Data for the task

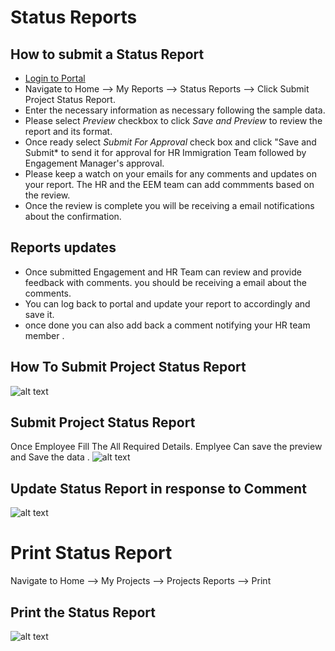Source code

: Status Reports
===========

How to submit a Status Report
----
 - [Login to Portal](../../office/forgot-password.html "Login")
 - Navigate to Home --> My Reports --> Status Reports --> Click Submit Project Status Report.
 - Enter the necessary information as necessary following the sample data.
 - Please select *Preview* checkbox to click *Save and Preview* to review the report and its format.
 - Once ready select *Submit For Approval* check box and click "Save and Submit* to send it for approval for HR Immigration Team followed by Engagement Manager's approval.
 - Please keep a watch on your emails for any comments and updates on your report. The HR and the EEM team can add commments based on the review. 
 - Once the review is complete you will be receiving a email notifications about the confirmation.

Reports updates
----

 - Once submitted Engagement and HR Team can review and provide feedback with comments. you should be receiving a email about the comments.
 - You can log back to portal and update your report to accordingly and save it.
 - once done you can also add back a comment notifying your HR team member .

How To Submit Project Status Report
----
![alt text](../../images/statusreport/create-status-report.png "Create Status Report")

Submit Project Status Report
----

Once Employee Fill The All Required Details. Emplyee Can save the preview and Save the data .
![alt text](../../images/statusreport/Status_Report.png "Submit Status Report")

Update Status Report in response to Comment
----
![alt text](../../images/statusreport/Add_Hr_Comment.png "Status Report")


Print Status Report
===========
Navigate to Home --> My Projects --> Projects Reports --> Print

Print the Status Report
----
![alt text](../../images/statusreport/print-status-report.png "Status Report")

Task requirements
Rewrite the data above with "Engagement Manager" replaced by "Project Manager" and everything else kept the same. Leave the pictures out of your answer.

Answer area
Source code

: Status Reports
===========

How to submit a Status Report
----
 - [Login to Portal](../../office/forgot-password.html "Login")
 - Navigate to Home --> My Reports --> Status Reports --> Click Submit Project Status Report.
 - Enter the necessary information as necessary following the sample data.
 - Please select *Preview* checkbox to click *Save and Preview* to review the report and its format.
 - Once ready select *Submit For Approval* check box and click "Save and Submit* to send it for approval for HR Immigration Team followed by Project Manager's approval.
 - Please keep a watch on your emails for any comments and updates on your report. The HR and the EEM team can add commments based on the review. 
 - Once the review is complete you will be receiving a email notifications about the confirmation.

Reports updates
----

 - Once submitted Engagement and HR Team can review and provide feedback with comments. you should be receiving a email about the comments.
 - You can log back to portal and update your report to accordingly and save it.
 - once done you can also add back a comment notifying your HR team member .

How To Submit Project Status Report
----
![alt text](../../images/statusreport/create-status-report.png "Create Status Report")

Submit Project Status Report
----

Once Employee Fill The All Required Details. Emplyee Can save the preview and Save the data .
![alt text](../../images/statusreport/Status_Report.png "Submit Status Report")

Update Status Report in response to Comment
----
![alt text](../../images/statusreport/Add_Hr_Comment.png "Status Report")


Print Status Report
===========
Navigate to Home --> My Projects --> Projects Reports --> Print

Print the Status Report
----
![alt text](../../images/statusreport/print-status-report.png "Status Report")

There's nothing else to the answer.